■ **Instructions to follow**
Pictures do not belong in the copy; quote every entry below exactly.
━━ Source data ━━
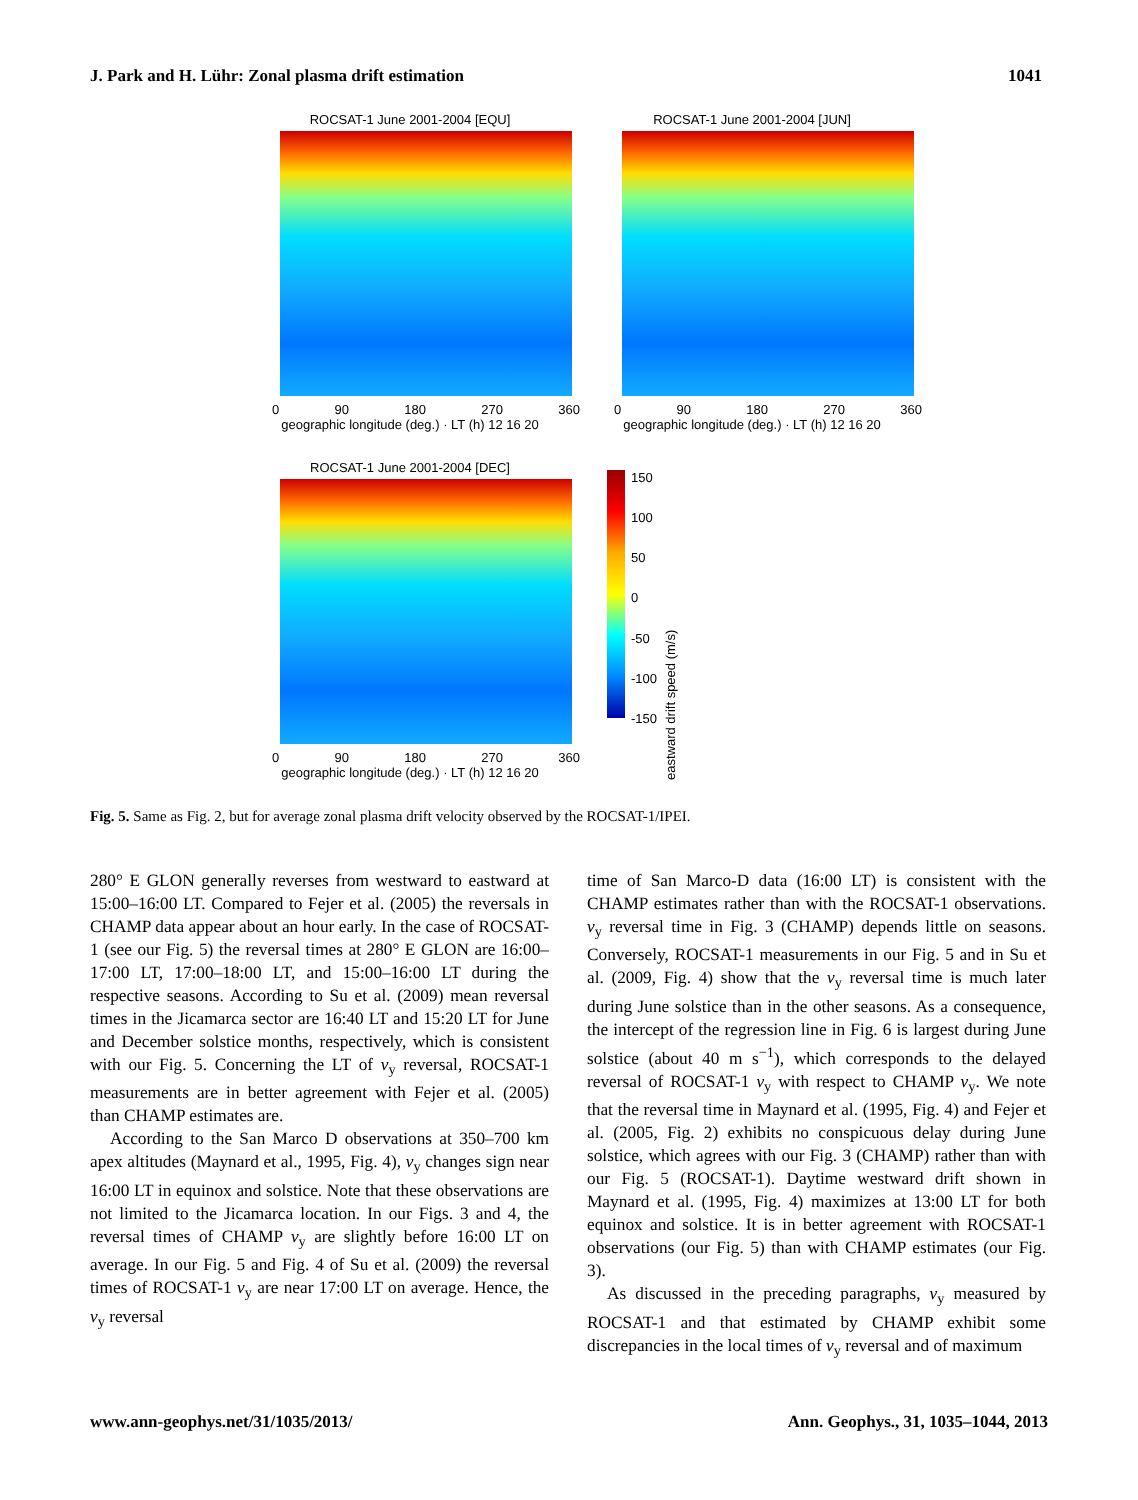J. Park and H. Lühr: Zonal plasma drift estimation 1041
ROCSAT-1 June 2001-2004 [EQU]
0 90 180 270 360
geographic longitude (deg.) · LT (h) 12 16 20
ROCSAT-1 June 2001-2004 [JUN]
0 90 180 270 360
geographic longitude (deg.) · LT (h) 12 16 20
ROCSAT-1 June 2001-2004 [DEC]
0 90 180 270 360
geographic longitude (deg.) · LT (h) 12 16 20
150
100
50
0
-50
-100
-150
eastward drift speed (m/s)
Fig. 5. Same as Fig. 2, but for average zonal plasma drift velocity observed by the ROCSAT-1/IPEI.
280° E GLON generally reverses from westward to eastward at 15:00–16:00 LT. Compared to Fejer et al. (2005) the reversals in CHAMP data appear about an hour early. In the case of ROCSAT-1 (see our Fig. 5) the reversal times at 280° E GLON are 16:00–17:00 LT, 17:00–18:00 LT, and 15:00–16:00 LT during the respective seasons. According to Su et al. (2009) mean reversal times in the Jicamarca sector are 16:40 LT and 15:20 LT for June and December solstice months, respectively, which is consistent with our Fig. 5. Concerning the LT of v<sub>y</sub> reversal, ROCSAT-1 measurements are in better agreement with Fejer et al. (2005) than CHAMP estimates are.
According to the San Marco D observations at 350–700 km apex altitudes (Maynard et al., 1995, Fig. 4), v<sub>y</sub> changes sign near 16:00 LT in equinox and solstice. Note that these observations are not limited to the Jicamarca location. In our Figs. 3 and 4, the reversal times of CHAMP v<sub>y</sub> are slightly before 16:00 LT on average. In our Fig. 5 and Fig. 4 of Su et al. (2009) the reversal times of ROCSAT-1 v<sub>y</sub> are near 17:00 LT on average. Hence, the v<sub>y</sub> reversal
time of San Marco-D data (16:00 LT) is consistent with the CHAMP estimates rather than with the ROCSAT-1 observations. v<sub>y</sub> reversal time in Fig. 3 (CHAMP) depends little on seasons. Conversely, ROCSAT-1 measurements in our Fig. 5 and in Su et al. (2009, Fig. 4) show that the v<sub>y</sub> reversal time is much later during June solstice than in the other seasons. As a consequence, the intercept of the regression line in Fig. 6 is largest during June solstice (about 40 m s<sup>−1</sup>), which corresponds to the delayed reversal of ROCSAT-1 v<sub>y</sub> with respect to CHAMP v<sub>y</sub>. We note that the reversal time in Maynard et al. (1995, Fig. 4) and Fejer et al. (2005, Fig. 2) exhibits no conspicuous delay during June solstice, which agrees with our Fig. 3 (CHAMP) rather than with our Fig. 5 (ROCSAT-1). Daytime westward drift shown in Maynard et al. (1995, Fig. 4) maximizes at 13:00 LT for both equinox and solstice. It is in better agreement with ROCSAT-1 observations (our Fig. 5) than with CHAMP estimates (our Fig. 3).
As discussed in the preceding paragraphs, v<sub>y</sub> measured by ROCSAT-1 and that estimated by CHAMP exhibit some discrepancies in the local times of v<sub>y</sub> reversal and of maximum
www.ann-geophys.net/31/1035/2013/ Ann. Geophys., 31, 1035–1044, 2013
━━━
■ **Problem solution**
J. Park and H. Lühr: Zonal plasma drift estimation 1041
ROCSAT-1 June 2001-2004 [EQU]
0 90 180 270 360
geographic longitude (deg.) · LT (h) 12 16 20
ROCSAT-1 June 2001-2004 [JUN]
0 90 180 270 360
geographic longitude (deg.) · LT (h) 12 16 20
ROCSAT-1 June 2001-2004 [DEC]
0 90 180 270 360
geographic longitude (deg.) · LT (h) 12 16 20
150
100
50
0
-50
-100
-150
eastward drift speed (m/s)
Fig. 5. Same as Fig. 2, but for average zonal plasma drift velocity observed by the ROCSAT-1/IPEI.
280° E GLON generally reverses from westward to eastward at 15:00–16:00 LT. Compared to Fejer et al. (2005) the reversals in CHAMP data appear about an hour early. In the case of ROCSAT-1 (see our Fig. 5) the reversal times at 280° E GLON are 16:00–17:00 LT, 17:00–18:00 LT, and 15:00–16:00 LT during the respective seasons. According to Su et al. (2009) mean reversal times in the Jicamarca sector are 16:40 LT and 15:20 LT for June and December solstice months, respectively, which is consistent with our Fig. 5. Concerning the LT of v<sub>y</sub> reversal, ROCSAT-1 measurements are in better agreement with Fejer et al. (2005) than CHAMP estimates are.
According to the San Marco D observations at 350–700 km apex altitudes (Maynard et al., 1995, Fig. 4), v<sub>y</sub> changes sign near 16:00 LT in equinox and solstice. Note that these observations are not limited to the Jicamarca location. In our Figs. 3 and 4, the reversal times of CHAMP v<sub>y</sub> are slightly before 16:00 LT on average. In our Fig. 5 and Fig. 4 of Su et al. (2009) the reversal times of ROCSAT-1 v<sub>y</sub> are near 17:00 LT on average. Hence, the v<sub>y</sub> reversal
time of San Marco-D data (16:00 LT) is consistent with the CHAMP estimates rather than with the ROCSAT-1 observations. v<sub>y</sub> reversal time in Fig. 3 (CHAMP) depends little on seasons. Conversely, ROCSAT-1 measurements in our Fig. 5 and in Su et al. (2009, Fig. 4) show that the v<sub>y</sub> reversal time is much later during June solstice than in the other seasons. As a consequence, the intercept of the regression line in Fig. 6 is largest during June solstice (about 40 m s<sup>−1</sup>), which corresponds to the delayed reversal of ROCSAT-1 v<sub>y</sub> with respect to CHAMP v<sub>y</sub>. We note that the reversal time in Maynard et al. (1995, Fig. 4) and Fejer et al. (2005, Fig. 2) exhibits no conspicuous delay during June solstice, which agrees with our Fig. 3 (CHAMP) rather than with our Fig. 5 (ROCSAT-1). Daytime westward drift shown in Maynard et al. (1995, Fig. 4) maximizes at 13:00 LT for both equinox and solstice. It is in better agreement with ROCSAT-1 observations (our Fig. 5) than with CHAMP estimates (our Fig. 3).
As discussed in the preceding paragraphs, v<sub>y</sub> measured by ROCSAT-1 and that estimated by CHAMP exhibit some discrepancies in the local times of v<sub>y</sub> reversal and of maximum
www.ann-geophys.net/31/1035/2013/ Ann. Geophys., 31, 1035–1044, 2013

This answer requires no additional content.